Longtemps chroniqueur au quotidien Le Monde en charge des littératures de l’Imaginaire, Jacques Baudou est bien connu des amateurs. Cette fois, il passe de l’autre côté et entre dans le domaine des créateurs. Avec ce court roman, il y réussit de bien brillante manière.
L’objet proposé par l’éditeur est plaisant, avec sa couverture cartonnée revêtue d’une jaquette à l’esthétique remarquable qui évoque le bois de Ryhope cher à Robert Holdstock, ou la forêt d’épines de La Belle au Bois Dormant, et dont le graphisme agrémente joliment les pages intérieures.
J’ai envie de dire que l’on sent la patte du critique dans une volonté de rechercher le zéro défaut.

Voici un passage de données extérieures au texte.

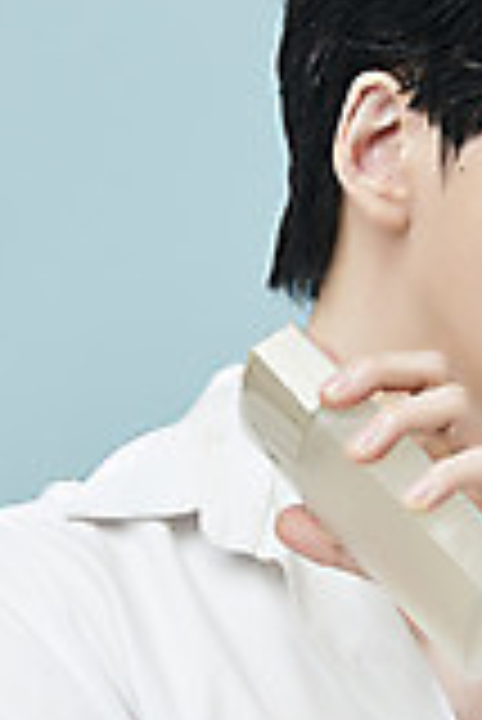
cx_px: 489
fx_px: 8536
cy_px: 423
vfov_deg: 4.8
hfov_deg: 3.2
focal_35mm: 426
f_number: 5.6
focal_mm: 170
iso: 50
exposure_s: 1/125
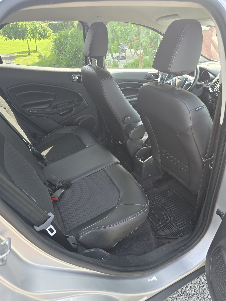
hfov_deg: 58.9
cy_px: 150
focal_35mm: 23
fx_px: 200
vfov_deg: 73.9
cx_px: 113
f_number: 1.7
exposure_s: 1/180
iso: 50
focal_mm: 6.3
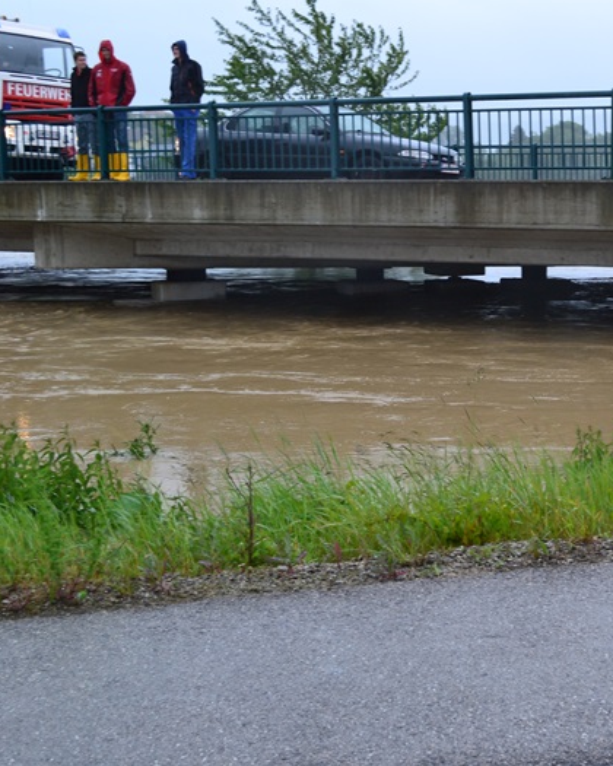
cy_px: 386
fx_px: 1361
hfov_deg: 24.8
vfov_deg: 31.5
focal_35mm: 60
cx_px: 528
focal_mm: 28
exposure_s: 1/20
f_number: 6.3
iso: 400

Nickel chrome sur toute la ligne. La Lisière de Bohême est un premier roman, certes, mais c’est le roman d’un lecteur très expérimenté. C’est aussi, à la manière de Morwenna de Jo Walton, un roman plein d’allusions et de citations à travers lesquelles Jacques Baudou rend hommage à toute une littérature qu’il adore.
Comme le titre n’en fait point mystère, La Lisière de Bohême est une fantasy sylvestre. C’est un roman paisible, tranquille. Loin des fureurs habituelles du registre — à moins qu’il ne s’agisse de fantastique, à la lisière des genres. L’explication finale de la coda se veut même SF. Si cette histoire de fantômes flirte avec les genres, elle est surtout proche d’une littérature blanche, intimiste et plutôt minimaliste. Baudou ne cesse d’y jongler avec des mises en abîmes et des récits enchâssés.
Nulle part en France, sur le cours de la Bleigne, dans la vaste forêt qui s’étend entre Ferventes et Sognes, l’écrivain à succès Roland Darjac s’est installé dans une maison forestière pour se ressourcer. Un jour de pluie arrive Béatrice, randonneuse venue spécialement le rencontrer après avoir lu son dernier roman, L’Examen de conscience, qui est aussi le premier à contenir des éléments fantastiques. Ce roman a remémoré à la visiteuse un album illustré qui l’avait beaucoup marqué dans son enfance. Si Darjac ignore tout de l’album en question, il révèle à Béatrice que ce qui, dans son livre, ne relève pas de la fiction, contrairement à ce à quoi l’on pourrait s’attendre, ce sont les trois fantômes ! Et il les lui montre. Aux fantômes s’ajoutent les mystères d’un inaccessible manoir composite connu comme la folie Millescande qui fut jadis le théâtre d’un drame, et ceux d’un domaine tabou dont on ne parle qu’avec réticence dans la région où d’étranges phénomènes ont lieu et dont les récits nous parviennent au fil des rencontres que Roland fait faire à Béatrice. Au final, tous les éléments vont s’emboîter et trouver leur juste place.
La coda finit par tirer le livre sur les rives de la SF, on l’a dit. Peut-être Jacques Baudou se refusait-il à écarter ce genre, mais je me demande si la conclusion n’aurait pas été plus élégante sans ?
Le roman s’écoule comme un profond ruisseau, au rythme des promenades pédestres en forêt, et non seulement il n’y a pas de temps mort ni longueur, mais le livre ne se dépare jamais d’une certaine densité. Remarquablement écrit, La Lisière de Bohême ne s’adresse évidemment pas aux amateurs exclusifs de fantasy épique pleine d’action frénétique ni à ceux d’horreur, tendance gore. Il est pour ceux, en quête d’un plaisir différent, qui aiment les belles lettres comme de belles choses. Espérons qu’il trouvera son public, il le mérite.